Expansion and Dipolar Collapse of a Quantum Ferrofluid

I will report on the realization of a chromium Bose-Einstein condensate (BEC) in the regime of strong dipolar interaction\footnote{T. Lahaye et al. Nature 448, 672 (2007)} by using a magnetic Feshbach resonance to suppress the isotropic contact interaction. In this way, the anisotropic magnetic dipole-dipole interaction between $^{52}$Cr atoms, which possess extraordinarily large magnetic moments, becomes comparable in strength to the contact interaction and can even be dominant in the condensate. We examine the system by observing the change in the expansion of the condensate when the s-wave scattering length is reduced close to the resonance. In the strongly dipolar regime, we even observe a suppression of the inversion of ellipticity during the expansion that is often considered the ``smoking gun'' evidence of Bose-Einstein condensation. The expansion dynamics is described by superfluid hydrodynamic equations where dipole-dipole interaction terms are included, similar to the way classical ferrofluids can be described by including such terms in classical hydrodynamics.

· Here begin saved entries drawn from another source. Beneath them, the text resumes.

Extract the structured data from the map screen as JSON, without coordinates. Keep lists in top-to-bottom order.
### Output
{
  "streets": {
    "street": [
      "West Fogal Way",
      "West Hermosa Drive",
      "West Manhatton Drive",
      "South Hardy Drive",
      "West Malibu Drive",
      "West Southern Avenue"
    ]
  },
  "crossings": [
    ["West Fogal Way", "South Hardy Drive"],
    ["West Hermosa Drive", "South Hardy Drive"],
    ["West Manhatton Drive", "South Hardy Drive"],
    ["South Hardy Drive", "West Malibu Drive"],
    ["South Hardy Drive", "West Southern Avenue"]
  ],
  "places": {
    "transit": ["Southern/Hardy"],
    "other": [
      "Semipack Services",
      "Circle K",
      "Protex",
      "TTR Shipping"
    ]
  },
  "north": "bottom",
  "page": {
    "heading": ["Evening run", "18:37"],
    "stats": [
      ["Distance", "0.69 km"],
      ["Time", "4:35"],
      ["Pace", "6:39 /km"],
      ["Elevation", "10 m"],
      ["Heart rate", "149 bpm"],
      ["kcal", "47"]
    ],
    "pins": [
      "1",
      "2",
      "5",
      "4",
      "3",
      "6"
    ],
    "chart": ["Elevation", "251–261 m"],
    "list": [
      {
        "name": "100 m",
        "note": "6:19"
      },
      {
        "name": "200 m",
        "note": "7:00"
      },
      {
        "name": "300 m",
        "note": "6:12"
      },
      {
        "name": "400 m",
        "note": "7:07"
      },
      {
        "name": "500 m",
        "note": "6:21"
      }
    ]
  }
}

When the contact interaction is reduced further by going even closer to the resonance, such that the s-wave scattering length becomes smaller than a critical value, we observe the collapse of the condensate due to the dipole-dipole interaction\footnote{T. Koch et al. arXiv:cond-mat 0710.3643 to be published in Nature physics}. Since the interaction is anisotropic, this critical value depends on the trap geometry. The condensate can be stabilized against dipolar collapse by trapping it in a pancake shaped trap such that we are able to tune the scattering length to zero and thus to generate a purely dipolar BEC.